10. Ambivalent marriages (think frenemies) take a toll on your health

Marriages aren't just one-dimensionally positive or negative. Some are a lot of both. Research by Professor Wendy Birmingham showed that the unpredictability of a marriage can take a quiet toll on your health. 

"Feeling invalidated by a partner is more detrimental to you than validating is good for you," she told TIME magazine.

The good news, she said, is that it's not hard to figure out how to improve: Just ask your spouse what you are doing that drags them down.

9. Count your bites, count down the pounds

Want to lose weight but hate counting calories? There's a simpler way to do it, say BYU health science professors: Just count your bites. 

Their study found people who dieted with the simple method of tracking their daily bites lost about 3.5 pounds a month. That's right in the sweet spot for healthy weight loss. 

Of course this comes with an important caveat that Professor Josh West shared with The New York Times.

"Fewer bites won't help you lose weight," he said, "if every one of those bites is dessert."

8. Campus Drive redesign project continues

On May 2, 2015, the university closed the through street between Heritage Drive and North Campus Drive permanently as part of its efforts to create a safer, pedestrian-friendly environment and unify the campus. This phase of the project was completed just in time for August Commencement. 

7. Student parking changes; free campus shuttles added

Fall 2015 saw two major changes with campus transportation. First, a campus shuttle service called The Ryde began operations with five routes to and from campus and Saturday grocery runs. 

The semester also saw the re-introduction of parking fees. Y and G lots now cost $60 per semester for fall and winter. There is no charge for student parking during spring and summer terms.

6. Spend less time alone, live longer

Professors Julianne Holt-Lunstad and Tim Smith found that loneliness and social isolation can shorten your life, even for people who prefer being alone.

And  young people aren't immune to this.
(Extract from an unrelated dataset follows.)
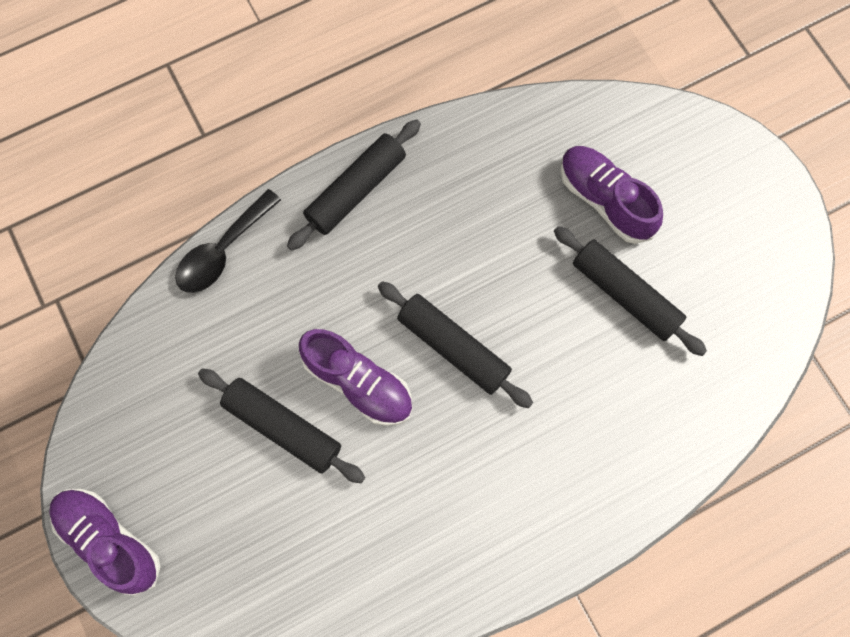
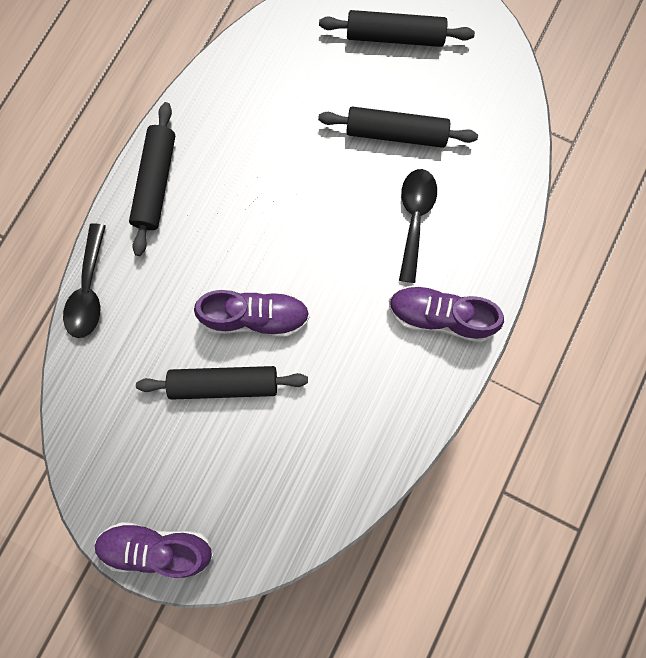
camera: 35 degrees left, 5 degrees up
(453, 347) = (304, 248): black rolling pin -> black rolling pin (395, 36)
(584, 392) = (414, 218): none -> black spoon
(604, 200) = (337, 76): purple shoe -> purple shoe (440, 316)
In fact, the detrimental effects are more pronounced for loneliness and isolation experienced at younger agers. So get social and extend yours and others' lives in the process. 

5. BYU reaches best mark in one U.S. News ranking, stays high in others

Nearly three-fourths of students graduate with no student loans, which helps put BYU at No. 3 nationally for least student debt.

BYU also checked in at No. 16 for best value. See the other rankings from U.S. News.

4. "Relative Finder" now certified with FamilySearch 

Professor Tom Sederberg and his students developed a tool that compares your family tree with groups of friends, co-workers and ward members.

More than 300,000 new users registered with Relative Finder since this story ran in January, so you may discover more cousins if you haven't checked in a while!


3. Parents comparisons make siblings different

Whether you believe your child can succeed actually influences how they do in school. Professor Alex Jensen's intriguing research on siblings and parenting comes with the warning to not compare your children to each other. 

"You can help each kid feel like they've got a lot of good going on for them without making them feel like they're better than their siblings," Jensen told The New York Times

2. Most of America's poor have jobs, study finds

Sociology professor Scott Sanders worked with scholars from LSU and Cornell to standardize a definition of "working poor" - those with jobs who remain in poverty. Their research found that most adults in poverty are not sitting idly on street corners - the majority are actually employed. 

"If we clump all those people together and treat them as the same people, then we don't solve the real problem that the majority of people in poverty are working, trying to improve their lives," Sanders said.

1. Recess should come before school lunch

Economics professor Joe Price found that when recess takes place before kids sit down to eat — instead of after — fruit and vegetable consumption increases by 54%. 

The study made national news headlines and the front page of Reddit. Nearly 150,000 people read the story on, making it the most-read article of the year.